Backs US DOT on Protecting
Des Moines--Iowa Attorney General Tom Miller today called it a major development that the US DOT issued three studies yesterday and policy recommendations aimed at protecting fair competition in the airline industry.
"Secretary Slater and the DOT have conducted a thoughtful process on airline competition issues for over two years," said Miller, who heads the Airline Competition Working Group of state attorneys general. "Their analysis of industry competition and their conclusion that a case-by-case enforcement approach to the problem is the best approach will be very helpful to consumers and communities that are desperate for good options and good fares when it comes to air travel."
Transportation Secretary Rodney Slater said the detailed studies released late Tuesday showed that "airlines may be using a wide variety of tactics to suppress competition." The studies suggested that the largest airlines use their dominance of major hub airports and other means to keep air travel prices artificially high and block competition from new competitors. The research "lays the economic and legal foundation for the Transportation Department to use its authority to promote competition more aggressively," Slater said in an address in New York Tuesday night.

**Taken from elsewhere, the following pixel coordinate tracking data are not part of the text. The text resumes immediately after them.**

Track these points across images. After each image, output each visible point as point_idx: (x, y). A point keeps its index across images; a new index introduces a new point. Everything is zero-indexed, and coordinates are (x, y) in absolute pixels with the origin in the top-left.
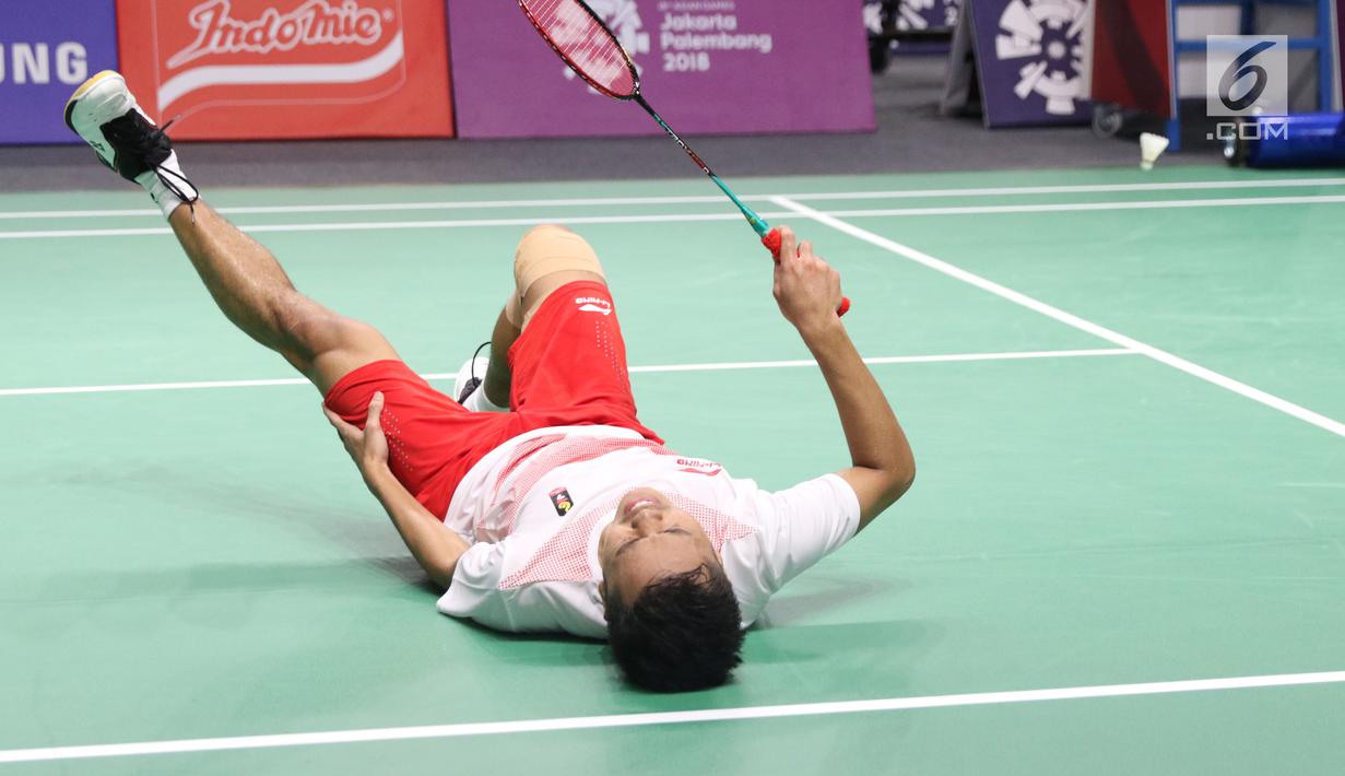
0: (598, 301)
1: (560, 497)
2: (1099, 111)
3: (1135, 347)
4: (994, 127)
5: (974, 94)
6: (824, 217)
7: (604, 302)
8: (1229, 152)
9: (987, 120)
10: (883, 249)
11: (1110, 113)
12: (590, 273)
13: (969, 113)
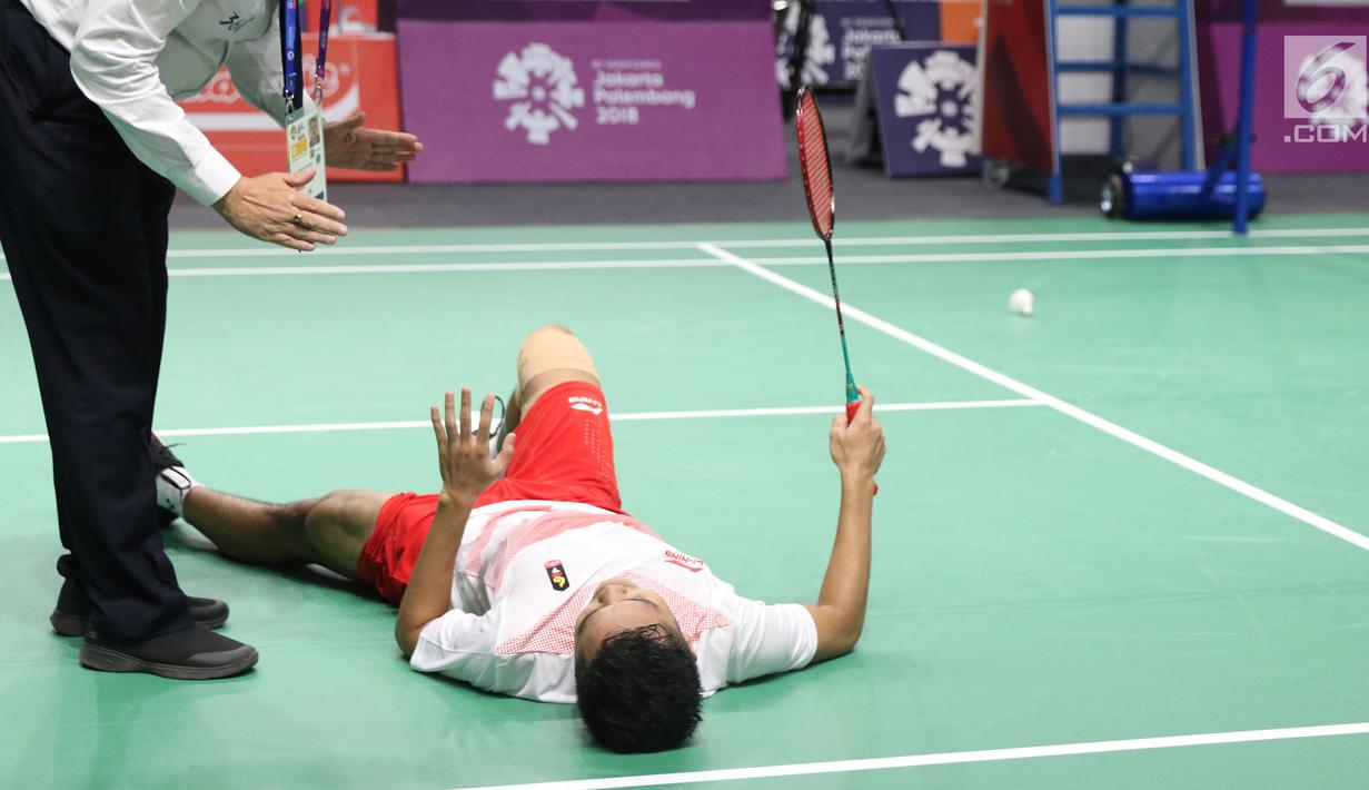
0: (590, 401)
1: (555, 571)
2: (988, 165)
3: (1040, 398)
4: (896, 177)
5: (876, 145)
6: (748, 265)
7: (595, 402)
8: (1107, 206)
9: (888, 171)
10: (802, 297)
11: (997, 166)
12: (583, 372)
13: (872, 163)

"This is an important and positive development," Miller said. "It validates many of the complaints we have been voicing about the major airlines thwarting fair competition from start-up and low-fare airlines, and it provides a road map for how to tackle this problem. We strongly support the DOT and US Department of Justice taking action on a case-by-case basis against airlines that engage in unfair or illegal competition."
Miller said airline competition is a crucial issue for Iowa and other states that are served by few airlines - especially at a time of sweeping consolidation in the industry.
"The economic vitality of our cities and our state are gravely threatened if we don't have ample choices and reasonable prices when it comes to air travel," he said. "We must have a competitive environment that allows fair competition by Access Air and any other start-up or low-fare airline."
Miller said the DOT studies document how air fares soar after low-cost or start-up airlines are forced to leave markets. Slater said complaints appeared to be valid that the largest airlines sometimes responded to competition from low-fare airlines with unfair practices with a goal of eliminating competition.